Investors bullish EM, worried about valuations – Deutsche Bank
Elina Ribakova, Chief Economist at Deutsche Bank, notes that most investors believe EM should be well-supported going forward.
Key Quotes
“Inflows into EM funds have continued at a brisk pace, while they may slow going forward, some inflows, particularly retail, are highly autoregressive and anecdotal evidence suggests that cash holdings of asset managers are comfortable. EM-dedicated investors flagged concerns about valuations, especially in credit, where they increasingly focus on relative-value trades.”
“Saudi Arabia’s de-peg discussion was back in focus during the IMF meetings and in our follow up discussions. While most did not believe a de-peg was imminent, due to the fiscal adjustment so far, a few thought market pricing-out FX risk entirely was overly optimistic. Egypt was also back in focus, with expectations of inflation topping off and the authorities attempting to address investors’ concerns about FX backlog.
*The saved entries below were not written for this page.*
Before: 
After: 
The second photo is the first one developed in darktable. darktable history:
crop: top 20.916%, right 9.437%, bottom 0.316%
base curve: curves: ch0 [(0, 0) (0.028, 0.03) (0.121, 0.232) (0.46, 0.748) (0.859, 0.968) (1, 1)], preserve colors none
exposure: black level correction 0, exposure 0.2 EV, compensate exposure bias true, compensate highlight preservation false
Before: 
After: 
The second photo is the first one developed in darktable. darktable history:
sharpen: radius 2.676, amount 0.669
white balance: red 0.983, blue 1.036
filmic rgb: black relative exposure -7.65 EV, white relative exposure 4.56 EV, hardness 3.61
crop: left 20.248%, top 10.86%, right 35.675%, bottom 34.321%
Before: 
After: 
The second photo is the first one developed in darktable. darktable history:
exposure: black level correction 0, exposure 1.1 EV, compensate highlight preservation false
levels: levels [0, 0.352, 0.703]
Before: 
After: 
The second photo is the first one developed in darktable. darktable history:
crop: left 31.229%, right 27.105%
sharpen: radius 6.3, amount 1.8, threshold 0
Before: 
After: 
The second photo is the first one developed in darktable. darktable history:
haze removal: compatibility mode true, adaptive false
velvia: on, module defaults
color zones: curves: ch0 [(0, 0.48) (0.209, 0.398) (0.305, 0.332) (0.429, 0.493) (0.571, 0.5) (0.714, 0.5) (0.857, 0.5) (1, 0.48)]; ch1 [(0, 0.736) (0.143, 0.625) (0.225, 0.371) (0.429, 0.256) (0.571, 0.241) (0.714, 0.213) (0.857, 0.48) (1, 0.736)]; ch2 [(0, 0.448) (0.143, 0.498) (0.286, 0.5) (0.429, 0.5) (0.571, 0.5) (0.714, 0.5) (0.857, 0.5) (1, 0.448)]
The IMF program is seen as credible in the near term.”
“Turkey appeared on everyone’s radar, especially following the positive surprise of the CBT’s hike on the late liquidity window. Somewhat unexpected following official’s comments during the IMF meetings. There was a sense of worry that positioning was light in Turkey and most of the negative surprises being “known unknown”.”
“In contrast, South Africa was a source of confusion. The nuclear deal was at the top of everyone’s list of concerns even if the authorities sought to assuage investor concerns in recent statements and meetings. While a surprising number of investors were sympathetic to our disinflation call, and even highlighted the turn in SARB’s rhetoric towards a more benign inflation outlook, recent political developments threw macro analysis to the second plan. Investors struggled to understand the road-map for 2017 risks: political changes, local markets downgrade, nuclear deal, or a combination of all of the above?”
“Russia was still perceived as a solid macro-investment case. While Ruble rally is seen as over by most, short of the currently-unlikely sanctions softening, many pointed out that high real rates and lukewarm domestic demand could hinder aggressive depreciation. The 50bps cut by the CBR was largely unexpected, but seen as appropriate. Investors inquired about Russia’s likely next steps towards Ukraine given the recent court ruling on Ukraine's outstanding $3-billion debt to Russia.”
“Ukraine was back in focus, the near-term outlook was not too disturbing. However, elections and debt repayments in 2019 remain a major source of concern. Recent resignation of National Bank of Ukraine Governor Valeria Gontareva was met with disappointment and concern regarding outlook for reforms. The focus will increasingly shift towards fiscal sustainability and political developments that may lead to early elections. Nonetheless, some investors even inquired about local market rates in Ukraine, a question we have not heard in a long while.”